• **Instruction 1**: List the four things that the passage on the Banff Centre Mountain Film Festival says the Banff Mountain Book Festival features.
• **Instruction 2**: Extend the passage on the Banff Centre Mountain Film Festival, picking up after its final sentence.

— start Document passage —

The Banff Centre Mountain Film Festival is an international film competition and annual presentation of films and documentaries about mountain culture, sports, environment and adventure & exploration. It was launched in 1976 as The Banff Festival of Mountain Films by The Banff Centre and is held every fall in Banff, Alberta. Held concurrently is the Banff Mountain Book Festival, which brings the spirit of mountain literature to Banff, and features guest speakers, readings, seminars, and an international book competition.

Immediately after the festival in November, a selection of the best films entered in the festival goes on tour. The host organization in each tour location chooses a program that reflects the interests of their community. Each community creates a unique celebration of local adventure and adventurers. The World Tour visits approximately 800 cities annually in over 40 countries, reaching over 500,000 audience members.

Film selection
Approximately 400 films are entered into the film festival annually, and approx. 70 - 80 films are selected by a pre-screening committee and the festival team to be shown at the festival. During the festival, the international film festival jury chooses the best films and presents awards in various categories.

— end Document passage —
— start Dataset extract —

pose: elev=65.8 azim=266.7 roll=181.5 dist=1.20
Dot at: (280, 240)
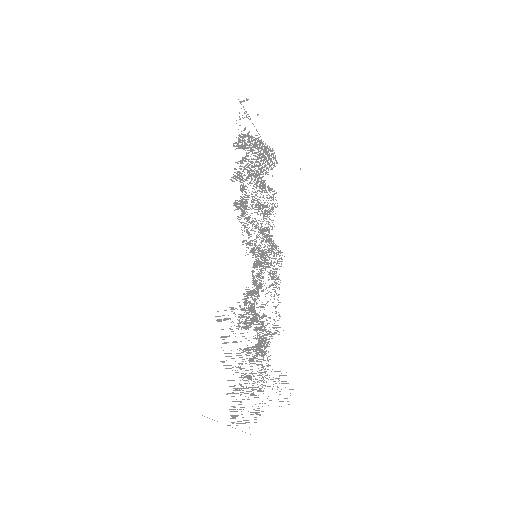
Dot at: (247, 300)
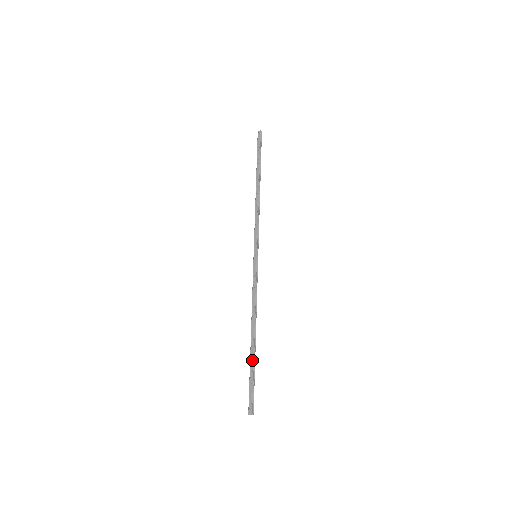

— end Dataset extract —

• **Final result 1**: Guest speakers, readings, seminars, and an international book competition.

• **Final result 2**:
Every year the Banff World Tour team chooses about 35 - 40 films that feature a range of styles and themes, including climbing, skiing, kayaking, biking, adventure, culture, and the environment. The hosts try to choose the films that are best suited for their local audience and event. Most World Tour screenings include a range of different themes (adventure sports, environment, mountain culture, heritage, etc.) and styles (action-filled shorts; longer, more comprehensive films; amateur and professional productions; etc.). 

Finding Farley was the top film at the 2009 Banff Mountain Film Festival, receiving both the Grand Prize and People's Choice Award.

Mi Chacra, directed and produced by Jason Burlage, was the top film at the 2010 Banff Mountain Film Festival, receiving the Grand Prize.

Music of Banff
The music was composed by Jacques Blackstone. He was commissioned in the late 1990s by Banff Centre to write a theme for the festival. 
The "voice" for the intro is provided by Richard Armstrong, a New York-based teacher and performer who conducts International Voice Workshops. The film clips come from the films that are entered in each year's festival.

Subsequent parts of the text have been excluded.